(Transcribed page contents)
● ● ● ● ● ● ●

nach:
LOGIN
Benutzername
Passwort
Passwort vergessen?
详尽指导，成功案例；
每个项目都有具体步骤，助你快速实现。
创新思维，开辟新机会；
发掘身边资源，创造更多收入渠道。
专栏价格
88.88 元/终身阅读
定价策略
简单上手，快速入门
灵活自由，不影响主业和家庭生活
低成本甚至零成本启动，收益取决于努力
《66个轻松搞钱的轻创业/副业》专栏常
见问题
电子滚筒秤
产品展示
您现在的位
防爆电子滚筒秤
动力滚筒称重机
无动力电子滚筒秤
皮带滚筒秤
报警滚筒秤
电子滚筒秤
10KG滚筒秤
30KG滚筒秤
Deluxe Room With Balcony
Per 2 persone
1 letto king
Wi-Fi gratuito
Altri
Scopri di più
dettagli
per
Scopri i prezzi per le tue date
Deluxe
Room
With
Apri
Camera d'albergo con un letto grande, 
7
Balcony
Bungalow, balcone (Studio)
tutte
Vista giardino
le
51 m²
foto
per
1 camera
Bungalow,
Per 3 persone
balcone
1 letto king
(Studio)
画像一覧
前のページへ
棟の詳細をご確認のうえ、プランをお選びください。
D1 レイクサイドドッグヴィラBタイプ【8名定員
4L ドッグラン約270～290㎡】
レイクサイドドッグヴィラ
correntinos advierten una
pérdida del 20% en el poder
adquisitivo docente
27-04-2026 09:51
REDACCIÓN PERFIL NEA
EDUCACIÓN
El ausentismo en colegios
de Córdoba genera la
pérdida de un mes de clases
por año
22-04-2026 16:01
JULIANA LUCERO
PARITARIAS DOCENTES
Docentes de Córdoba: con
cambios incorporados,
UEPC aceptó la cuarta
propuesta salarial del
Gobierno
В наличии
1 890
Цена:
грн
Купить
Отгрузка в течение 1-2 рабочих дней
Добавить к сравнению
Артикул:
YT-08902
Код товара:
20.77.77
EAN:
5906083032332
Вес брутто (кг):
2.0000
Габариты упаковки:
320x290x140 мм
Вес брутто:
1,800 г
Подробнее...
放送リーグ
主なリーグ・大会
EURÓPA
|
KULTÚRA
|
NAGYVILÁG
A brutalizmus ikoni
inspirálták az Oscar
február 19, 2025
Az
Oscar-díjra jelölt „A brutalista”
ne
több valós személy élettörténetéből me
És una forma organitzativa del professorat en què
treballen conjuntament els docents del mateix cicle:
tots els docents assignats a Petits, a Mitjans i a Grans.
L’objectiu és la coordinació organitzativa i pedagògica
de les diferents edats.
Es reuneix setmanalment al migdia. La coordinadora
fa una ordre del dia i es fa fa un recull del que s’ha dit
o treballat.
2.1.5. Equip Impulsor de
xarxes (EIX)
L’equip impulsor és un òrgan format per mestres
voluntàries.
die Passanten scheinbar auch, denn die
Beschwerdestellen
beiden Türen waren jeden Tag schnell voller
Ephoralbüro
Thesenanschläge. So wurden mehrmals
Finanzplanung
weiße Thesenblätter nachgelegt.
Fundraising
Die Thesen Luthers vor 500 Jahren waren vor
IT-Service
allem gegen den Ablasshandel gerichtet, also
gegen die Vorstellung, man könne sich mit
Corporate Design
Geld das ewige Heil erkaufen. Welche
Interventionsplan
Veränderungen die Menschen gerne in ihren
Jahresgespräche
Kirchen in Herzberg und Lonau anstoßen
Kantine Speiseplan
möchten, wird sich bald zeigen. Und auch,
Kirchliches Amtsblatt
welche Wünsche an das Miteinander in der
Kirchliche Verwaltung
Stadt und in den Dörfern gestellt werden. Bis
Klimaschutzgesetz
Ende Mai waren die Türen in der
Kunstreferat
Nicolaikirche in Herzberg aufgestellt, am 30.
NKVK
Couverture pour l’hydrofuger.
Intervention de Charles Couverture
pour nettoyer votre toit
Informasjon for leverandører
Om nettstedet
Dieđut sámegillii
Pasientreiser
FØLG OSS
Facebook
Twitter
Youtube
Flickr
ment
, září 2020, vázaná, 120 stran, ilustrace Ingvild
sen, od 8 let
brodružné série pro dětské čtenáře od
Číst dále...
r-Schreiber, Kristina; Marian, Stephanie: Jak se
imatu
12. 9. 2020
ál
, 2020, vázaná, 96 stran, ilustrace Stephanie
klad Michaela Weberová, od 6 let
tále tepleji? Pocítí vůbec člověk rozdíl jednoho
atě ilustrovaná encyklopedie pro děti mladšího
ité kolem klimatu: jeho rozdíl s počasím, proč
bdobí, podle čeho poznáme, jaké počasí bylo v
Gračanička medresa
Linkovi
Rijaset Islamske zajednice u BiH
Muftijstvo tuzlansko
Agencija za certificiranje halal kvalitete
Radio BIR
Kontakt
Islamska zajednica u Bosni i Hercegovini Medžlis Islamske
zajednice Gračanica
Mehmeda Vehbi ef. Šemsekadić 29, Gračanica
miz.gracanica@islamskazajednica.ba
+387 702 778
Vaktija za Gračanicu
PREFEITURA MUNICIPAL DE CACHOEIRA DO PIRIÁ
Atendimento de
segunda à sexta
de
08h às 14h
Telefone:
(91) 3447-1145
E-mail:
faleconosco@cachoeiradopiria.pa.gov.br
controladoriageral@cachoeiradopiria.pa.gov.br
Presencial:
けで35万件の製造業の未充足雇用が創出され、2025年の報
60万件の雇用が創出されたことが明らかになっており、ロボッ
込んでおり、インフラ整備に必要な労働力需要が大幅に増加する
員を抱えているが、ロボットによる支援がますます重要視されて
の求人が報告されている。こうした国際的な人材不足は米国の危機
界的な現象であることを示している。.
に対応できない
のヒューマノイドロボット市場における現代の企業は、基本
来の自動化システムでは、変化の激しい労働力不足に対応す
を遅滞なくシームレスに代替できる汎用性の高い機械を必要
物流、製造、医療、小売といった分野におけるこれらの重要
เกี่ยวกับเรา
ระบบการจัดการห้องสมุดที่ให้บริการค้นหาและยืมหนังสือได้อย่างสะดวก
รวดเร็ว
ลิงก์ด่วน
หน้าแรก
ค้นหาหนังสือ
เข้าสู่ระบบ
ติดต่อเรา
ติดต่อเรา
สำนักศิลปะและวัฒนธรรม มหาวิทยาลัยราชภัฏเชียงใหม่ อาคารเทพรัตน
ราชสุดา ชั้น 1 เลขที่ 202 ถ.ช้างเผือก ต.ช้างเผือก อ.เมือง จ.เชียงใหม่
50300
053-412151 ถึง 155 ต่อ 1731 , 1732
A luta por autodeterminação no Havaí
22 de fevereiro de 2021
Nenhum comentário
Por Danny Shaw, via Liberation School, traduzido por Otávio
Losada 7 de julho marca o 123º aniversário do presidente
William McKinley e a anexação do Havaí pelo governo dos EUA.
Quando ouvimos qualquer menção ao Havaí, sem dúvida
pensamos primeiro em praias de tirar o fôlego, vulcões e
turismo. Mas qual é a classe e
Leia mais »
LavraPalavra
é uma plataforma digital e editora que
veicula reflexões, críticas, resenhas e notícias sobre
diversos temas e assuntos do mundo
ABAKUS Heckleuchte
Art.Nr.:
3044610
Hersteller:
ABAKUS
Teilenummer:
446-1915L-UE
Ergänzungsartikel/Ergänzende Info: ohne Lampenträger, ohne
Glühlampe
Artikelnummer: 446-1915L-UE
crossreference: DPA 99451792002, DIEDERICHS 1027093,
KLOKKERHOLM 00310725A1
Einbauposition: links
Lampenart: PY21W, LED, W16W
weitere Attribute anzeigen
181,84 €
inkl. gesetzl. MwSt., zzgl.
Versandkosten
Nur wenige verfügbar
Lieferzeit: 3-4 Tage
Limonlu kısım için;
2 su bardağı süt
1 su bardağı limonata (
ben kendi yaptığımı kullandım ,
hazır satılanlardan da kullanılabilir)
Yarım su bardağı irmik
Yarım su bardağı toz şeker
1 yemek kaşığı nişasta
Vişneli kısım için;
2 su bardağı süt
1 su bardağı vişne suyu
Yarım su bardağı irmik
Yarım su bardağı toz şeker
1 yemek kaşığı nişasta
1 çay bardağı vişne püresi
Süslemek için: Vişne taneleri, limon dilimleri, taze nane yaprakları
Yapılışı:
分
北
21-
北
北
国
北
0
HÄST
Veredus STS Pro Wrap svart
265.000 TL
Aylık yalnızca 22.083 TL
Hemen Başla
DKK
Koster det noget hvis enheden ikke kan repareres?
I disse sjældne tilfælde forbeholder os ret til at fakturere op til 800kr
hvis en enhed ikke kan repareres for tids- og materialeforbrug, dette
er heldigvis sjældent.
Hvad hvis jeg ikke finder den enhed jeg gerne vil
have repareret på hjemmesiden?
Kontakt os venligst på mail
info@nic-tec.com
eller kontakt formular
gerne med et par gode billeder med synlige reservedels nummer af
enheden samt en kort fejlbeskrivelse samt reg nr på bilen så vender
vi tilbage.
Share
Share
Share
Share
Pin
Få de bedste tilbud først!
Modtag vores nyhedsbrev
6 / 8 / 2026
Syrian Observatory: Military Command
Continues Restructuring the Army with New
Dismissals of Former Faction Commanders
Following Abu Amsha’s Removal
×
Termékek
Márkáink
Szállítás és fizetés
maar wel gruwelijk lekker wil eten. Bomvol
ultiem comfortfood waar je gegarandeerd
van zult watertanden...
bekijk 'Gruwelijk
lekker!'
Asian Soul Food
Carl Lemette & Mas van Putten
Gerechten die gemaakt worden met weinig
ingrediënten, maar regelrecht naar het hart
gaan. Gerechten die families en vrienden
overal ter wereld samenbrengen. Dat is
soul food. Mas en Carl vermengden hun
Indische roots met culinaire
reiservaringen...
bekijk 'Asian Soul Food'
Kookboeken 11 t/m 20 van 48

● ● ● ● ● ● ●

## PROBLEM:
Copy exactly the stretch of data above from the line with "atě ilustrovaná encyklopedie" through the line with "1 su bardağı limonata", and omit all other lines.

## RESPONSE TO THIS TASK:
atě ilustrovaná encyklopedie pro děti mladšího
ité kolem klimatu: jeho rozdíl s počasím, proč
bdobí, podle čeho poznáme, jaké počasí bylo v
Gračanička medresa
Linkovi
Rijaset Islamske zajednice u BiH
Muftijstvo tuzlansko
Agencija za certificiranje halal kvalitete
Radio BIR
Kontakt
Islamska zajednica u Bosni i Hercegovini Medžlis Islamske
zajednice Gračanica
Mehmeda Vehbi ef. Šemsekadić 29, Gračanica
miz.gracanica@islamskazajednica.ba
+387 702 778
Vaktija za Gračanicu
PREFEITURA MUNICIPAL DE CACHOEIRA DO PIRIÁ
Atendimento de
segunda à sexta
de
08h às 14h
Telefone:
(91) 3447-1145
E-mail:
faleconosco@cachoeiradopiria.pa.gov.br
controladoriageral@cachoeiradopiria.pa.gov.br
Presencial:
けで35万件の製造業の未充足雇用が創出され、2025年の報
60万件の雇用が創出されたことが明らかになっており、ロボッ
込んでおり、インフラ整備に必要な労働力需要が大幅に増加する
員を抱えているが、ロボットによる支援がますます重要視されて
の求人が報告されている。こうした国際的な人材不足は米国の危機
界的な現象であることを示している。.
に対応できない
のヒューマノイドロボット市場における現代の企業は、基本
来の自動化システムでは、変化の激しい労働力不足に対応す
を遅滞なくシームレスに代替できる汎用性の高い機械を必要
物流、製造、医療、小売といった分野におけるこれらの重要
เกี่ยวกับเรา
ระบบการจัดการห้องสมุดที่ให้บริการค้นหาและยืมหนังสือได้อย่างสะดวก
รวดเร็ว
ลิงก์ด่วน
หน้าแรก
ค้นหาหนังสือ
เข้าสู่ระบบ
ติดต่อเรา
ติดต่อเรา
สำนักศิลปะและวัฒนธรรม มหาวิทยาลัยราชภัฏเชียงใหม่ อาคารเทพรัตน
ราชสุดา ชั้น 1 เลขที่ 202 ถ.ช้างเผือก ต.ช้างเผือก อ.เมือง จ.เชียงใหม่
50300
053-412151 ถึง 155 ต่อ 1731 , 1732
A luta por autodeterminação no Havaí
22 de fevereiro de 2021
Nenhum comentário
Por Danny Shaw, via Liberation School, traduzido por Otávio
Losada 7 de julho marca o 123º aniversário do presidente
William McKinley e a anexação do Havaí pelo governo dos EUA.
Quando ouvimos qualquer menção ao Havaí, sem dúvida
pensamos primeiro em praias de tirar o fôlego, vulcões e
turismo. Mas qual é a classe e
Leia mais »
LavraPalavra
é uma plataforma digital e editora que
veicula reflexões, críticas, resenhas e notícias sobre
diversos temas e assuntos do mundo
ABAKUS Heckleuchte
Art.Nr.:
3044610
Hersteller:
ABAKUS
Teilenummer:
446-1915L-UE
Ergänzungsartikel/Ergänzende Info: ohne Lampenträger, ohne
Glühlampe
Artikelnummer: 446-1915L-UE
crossreference: DPA 99451792002, DIEDERICHS 1027093,
KLOKKERHOLM 00310725A1
Einbauposition: links
Lampenart: PY21W, LED, W16W
weitere Attribute anzeigen
181,84 €
inkl. gesetzl. MwSt., zzgl.
Versandkosten
Nur wenige verfügbar
Lieferzeit: 3-4 Tage
Limonlu kısım için;
2 su bardağı süt
1 su bardağı limonata (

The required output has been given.